Suck It

It's not uncommon in the U.S. to have braces. In fact, I've found that most of the people I know with reasonable teeth have donned some sort of headgear in their youth. I am no exception to this.

From the moment I was born, I found comfort in sucking on the pointer and middle finger of my left hand. This, coupled with mashing a filthy blanket I called shmata (Yiddish word for rag) into my closed eye, was pure bliss for me. Later, my shmata was butchered and cut into four smaller shmatas so that I could easily replace it when I lost it (which was frequently because I was a careless child). Finally, circa 1991, I lost my final shmata and consequently, my shit. My mom, being the best mother ever (and having a very low tolerance for whining, crying, and bullshit in general), immediately brought me to the nearest Toys "R" Us so that I could pick out the next thing to mush onto my face while sucking my fingers. My eyes lit up when I found a stuffed Siamese cat (we had a non-stuffed Siamese at the time but she was most unfriendly). I immediately started rubbing the tail under my nose and sucking on my two fingers and my mom knew that we had found the one.

Siamese Stuffy Number One lasted until I left him at my elementary school library about four years later and my poor mother had to soothe me that later night when I had a complete mental breakdown. Back to Toys "R" Us we went the next day and my saliva-soaked fingers were crossed that they still had the same Siamese cat stuffed animal for sale. No dice, but there was one tolerably similar. I decided to give this stuffy a proper name so that maybe I wouldn't lose him. Snowflake was born.

Nigel Thornberry: doppelganger of my youth.
Snowflake's tail wasn't sufficiently long enough for my finger-sucking affairs, so I migrated to using his forearm and rubbing it gently on my nose.

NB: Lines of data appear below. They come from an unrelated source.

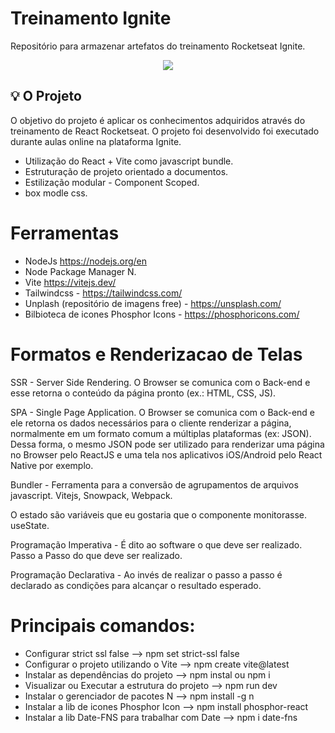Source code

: # Treinamento Ignite

Repositório para armazenar artefatos do treinamento Rocketseat Ignite.

<p align="center"><img src="http://img.shields.io/static/v1?label=STATUS&message=EM%20DESENVOLVIMENTO&color=GREEN&style=for-the-badge"/></p>

##  :bulb: O Projeto
O objetivo do projeto é aplicar os conhecimentos adquiridos através do treinamento de React Rocketseat. O projeto foi desenvolvido foi executado durante aulas online na plataforma Ignite.

- Utilização do React + Vite como javascript bundle.
- Estruturação de projeto orientado a documentos.
- Estilização modular - Component Scoped.
- box modle css.

# Ferramentas

- NodeJs https://nodejs.org/en
- Node Package Manager N.
- Vite https://vitejs.dev/
- Tailwindcss - https://tailwindcss.com/
- Unplash (repositório de imagens free) - https://unsplash.com/
- Bilbioteca de icones Phosphor Icons - https://phosphoricons.com/

# Formatos e Renderizacao de Telas

SSR - Server Side Rendering. O Browser se comunica com o Back-end e esse retorna o conteúdo da página pronto (ex.: HTML, CSS, JS).

SPA - Single Page Application. O Browser se comunica com o Back-end e ele retorna os dados necessários para o cliente renderizar a página, normalmente em um formato comum a múltiplas plataformas (ex: JSON). Dessa forma, o mesmo JSON pode ser utilizado para renderizar uma página no Browser pelo ReactJS e uma tela nos aplicativos iOS/Android pelo React Native por exemplo.

Bundler - Ferramenta para a conversão de agrupamentos de arquivos javascript. Vitejs, Snowpack, Webpack.

O estado são variáveis que eu gostaria que o componente monitorasse. useState.

Programação Imperativa - É dito ao software o que deve ser realizado. Passo a Passo do que deve ser realizado.

Programação Declarativa - Ao invés de realizar o passo a passo é declarado as condições para alcançar o resultado esperado.

# Principais comandos:

- Configurar strict ssl false --> npm set strict-ssl false 
- Configurar o projeto utilizando o Vite --> npm create vite@latest
- Instalar as dependências do projeto --> npm instal ou npm i
- Visualizar ou Executar a estrutura do projeto --> npm run dev
- Instalar o gerenciador de pacotes N --> npm install -g n
- Instalar a lib de icones Phosphor Icon --> npm install phosphor-react
- Instalar a lib Date-FNS para trabalhar com Date --> npm i date-fns






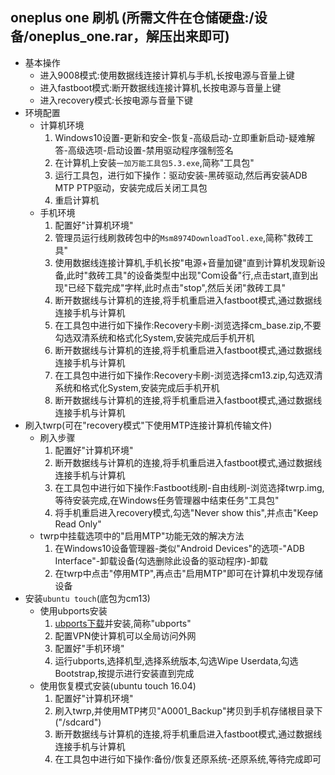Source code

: ## oneplus one 刷机 (所需文件在仓储硬盘:/设备/oneplus_one.rar，解压出来即可)
* 基本操作 
    * 进入9008模式:使用数据线连接计算机与手机,长按电源与音量上键
    * 进入fastboot模式:断开数据线连接计算机,长按电源与音量上键
    * 进入recovery模式:长按电源与音量下键
* 环境配置
    * 计算机环境
        1. Windows10设置-更新和安全-恢复-高级启动-立即重新启动-疑难解答-高级选项-启动设置-禁用驱动程序强制签名
        1. 在计算机上安装`一加万能工具包5.3.exe`,简称"工具包"
        1. 运行工具包，进行如下操作：驱动安装-黑砖驱动,然后再安装ADB MTP PTP驱动，安装完成后关闭工具包
        1. 重启计算机
    * 手机环境
        1. 配置好"计算机环境"
        1. 管理员运行线刷救砖包中的`Msm8974DownloadTool.exe`,简称"救砖工具"
        1. 使用数据线连接计算机,手机长按"电源+音量加键"直到计算机发现新设备,此时"救砖工具"的设备类型中出现"Com设备"行,点击start,直到出现"已经下载完成"字样,此时点击"stop",然后关闭"救砖工具"
        1. 断开数据线与计算机的连接,将手机重启进入fastboot模式,通过数据线连接手机与计算机
        1. 在工具包中进行如下操作:Recovery卡刷-浏览选择cm_base.zip,不要勾选双清系统和格式化System,安装完成后手机开机
        1. 断开数据线与计算机的连接,将手机重启进入fastboot模式,通过数据线连接手机与计算机
        1. 在工具包中进行如下操作:Recovery卡刷-浏览选择cm13.zip,勾选双清系统和格式化System,安装完成后手机开机
        1. 断开数据线与计算机的连接,将手机重启进入fastboot模式,通过数据线连接手机与计算机
* 刷入twrp(可在"recovery模式"下使用MTP连接计算机传输文件)
    * 刷入步骤
        1. 配置好"计算机环境"
        1. 断开数据线与计算机的连接,将手机重启进入fastboot模式,通过数据线连接手机与计算机
        1. 在工具包中进行如下操作:Fastboot线刷-自由线刷-浏览选择twrp.img,等待安装完成,在Windows任务管理器中结束任务"工具包"
        1. 将手机重启进入recovery模式,勾选"Never show this",并点击"Keep Read Only"
    * twrp中挂载选项中的"启用MTP"功能无效的解决方法
        1. 在Windows10设备管理器-类似"Android Devices"的选项-"ADB Interface"-卸载设备(勾选删除此设备的驱动程序)-卸载
        1. 在twrp中点击"停用MTP",再点击"启用MTP"即可在计算机中发现存储设备
* 安装`ubuntu touch`(底包为cm13)
    * 使用ubports安装
        1. [ubports下载](https://devices.ubuntu-touch.io/device/bacon/)并安装,简称"ubports"
        1. 配置VPN使计算机可以全局访问外网
        1. 配置好"手机环境"
        1. 运行ubports,选择机型,选择系统版本,勾选Wipe Userdata,勾选Bootstrap,按提示进行安装直到完成 
    * 使用恢复模式安装(ubuntu touch 16.04)
        1. 配置好"计算机环境"
        1. 刷入twrp,并使用MTP拷贝"A0001_Backup"拷贝到手机存储根目录下("/sdcard")
        1. 断开数据线与计算机的连接,将手机重启进入fastboot模式,通过数据线连接手机与计算机
        1. 在工具包中进行如下操作:备份/恢复还原系统-还原系统,等待完成即可
    
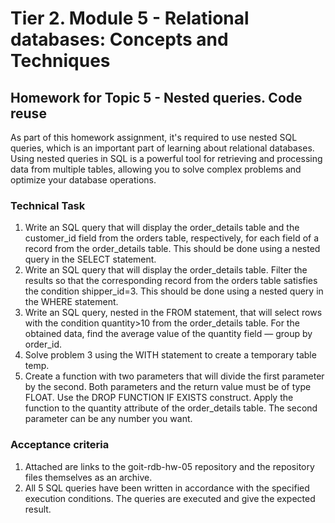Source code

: # Tier 2. Module 5 - Relational databases: Concepts and Techniques

## Homework for Topic 5 - Nested queries. Code reuse

As part of this homework assignment, it's required to use nested SQL queries, which is an important part of learning about relational databases. Using nested queries in SQL is a powerful tool for retrieving and processing data from multiple tables, allowing you to solve complex problems and optimize your database operations.

### Technical Task

1. Write an SQL query that will display the order_details table and the customer_id field from the orders table, respectively, for each field of a record from the order_details table.
This should be done using a nested query in the SELECT statement.
2. Write an SQL query that will display the order_details table. Filter the results so that the corresponding record from the orders table satisfies the condition shipper_id=3.
This should be done using a nested query in the WHERE statement.
3. Write an SQL query, nested in the FROM statement, that will select rows with the condition quantity>10 from the order_details table. For the obtained data, find the average value of the quantity field — group by order_id.
4. Solve problem 3 using the WITH statement to create a temporary table temp.
5. Create a function with two parameters that will divide the first parameter by the second. Both parameters and the return value must be of type FLOAT.
Use the DROP FUNCTION IF EXISTS construct. Apply the function to the quantity attribute of the order_details table. The second parameter can be any number you want.

### Acceptance criteria

1. Attached are links to the goit-rdb-hw-05 repository and the repository files themselves as an archive.
2. All 5 SQL queries have been written in accordance with the specified execution conditions. The queries are executed and give the expected result.
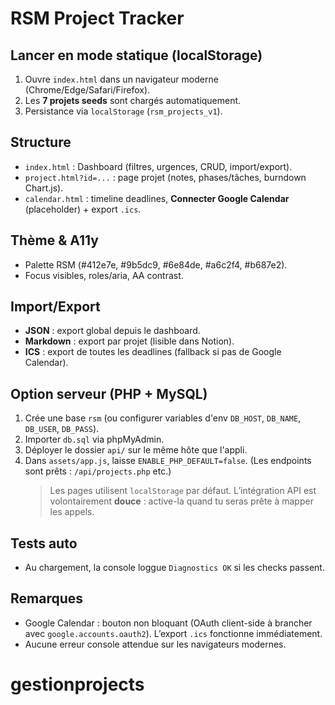 # RSM Project Tracker

## Lancer en mode statique (localStorage)
1. Ouvre `index.html` dans un navigateur moderne (Chrome/Edge/Safari/Firefox).
2. Les **7 projets seeds** sont chargés automatiquement.
3. Persistance via `localStorage` (`rsm_projects_v1`).

## Structure
- `index.html` : Dashboard (filtres, urgences, CRUD, import/export).
- `project.html?id=...` : page projet (notes, phases/tâches, burndown Chart.js).
- `calendar.html` : timeline deadlines, **Connecter Google Calendar** (placeholder) + export `.ics`.

## Thème & A11y
- Palette RSM (#412e7e, #9b5dc9, #6e84de, #a6c2f4, #b687e2).
- Focus visibles, roles/aria, AA contrast.

## Import/Export
- **JSON** : export global depuis le dashboard.
- **Markdown** : export par projet (lisible dans Notion).
- **ICS** : export de toutes les deadlines (fallback si pas de Google Calendar).

## Option serveur (PHP + MySQL)
1. Crée une base `rsm` (ou configurer variables d'env `DB_HOST`, `DB_NAME`, `DB_USER`, `DB_PASS`).
2. Importer `db.sql` via phpMyAdmin.
3. Déployer le dossier `api/` sur le même hôte que l'appli.
4. Dans `assets/app.js`, laisse `ENABLE_PHP_DEFAULT=false`. (Les endpoints sont prêts : `/api/projects.php` etc.)
   > Les pages utilisent `localStorage` par défaut. L’intégration API est volontairement **douce** : active-la quand tu seras prête à mapper les appels.

## Tests auto
- Au chargement, la console loggue `Diagnostics OK` si les checks passent.

## Remarques
- Google Calendar : bouton non bloquant (OAuth client-side à brancher avec `google.accounts.oauth2`). L’export `.ics` fonctionne immédiatement.
- Aucune erreur console attendue sur les navigateurs modernes.
# gestionprojects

The years went on and soon, it was 1997 and I was 10 years old. My dad knew that soon this finger-sucking thing wouldn't be socially acceptable and neither would my dopey, Nigel Thornberry-esque, buck teeth. He tried to sit me down and calmly explain why I should stop doing my favorite thing. I said no. When he commanded it "because he said so," I would steal away and suckle in secret. I felt like some sort of drool-covered fugitive and it made the experience even more pleasurable. My dad soon realized that I was fibbing about having quit my habit cold turkey and decided to bust out the WMDs: hot pepper-flavored, anti-finger-sucking nail polish. My father came in the night like some sort of ninja manicurist and painted all of my nails with the foul polish while I was unconscious. When I woke up, I was horrified by what I tasted but immediately knew what was going down. I decided to take one for the team (just Snowflake and me, I guess) and bite all of the nail polish off of my nails. Within 10 minutes, I was back in finger-sucking heaven.

My dad's efforts continued for the next year, but were unsuccessful. At 11 years old, I was now in 6th grade, and although I was playing it cool and rocking out the the Backstreet Boys during the day, by night I was sucking my fingers like a toddler. Some kids started making fun of me for my buck teeth and I distinctly remember one kid singing "fall into the Gap," except this time it wasn't about the retail store and was a diss aimed at my incisors. My father finally decided it was time for me to take a trip to the orthodontist and get fitted with braces. But how was he going to get me to stop sucking (my fingers!)?

Why is my middle finger shaped like a backwards 's?'
My orthodontist, Dr. Chan (located somewhere in the middle of New Jersey), took care of that for him with her giant book of deformed teeth AKA oral scare tactics. This book was filled with some of the gnarliest, snarliest teeth you've ever seen; they were black and decayed or protruding through closed mouths or growing out of foreheads or all of the above. One look through that book coupled with the phrase "this could be you if you don't stop sucking your fingers" was enough for me to quit for good. Two years, 21 changes in rubber band color theme, one clear, blue retainer with my name on it, and 43 gags from the taste of brace bracket cement later, I had straight teefs. I still have a permanent retainer wire fastened securely to the inside of my bottom front teeth and my pointer and middle finger on my left hand are eternally deformed and curve unnaturally (See Image 2). Other than the aforementioned physical maladies, all that remains of this ordeal is the emotional, tooth-related trauma I endured. Oh, and Snowflake still helps me fall asleep every night.


  1. Hmmm I had braces too, so I understand the tedious-ness of it all.

    Well at least we will always have perfect teeth for all the pain and time it took. :)

    The Cat Hag

  2. Yea, I'm definitely happy now that I went through all of that, even though it was pretty horrible at the time.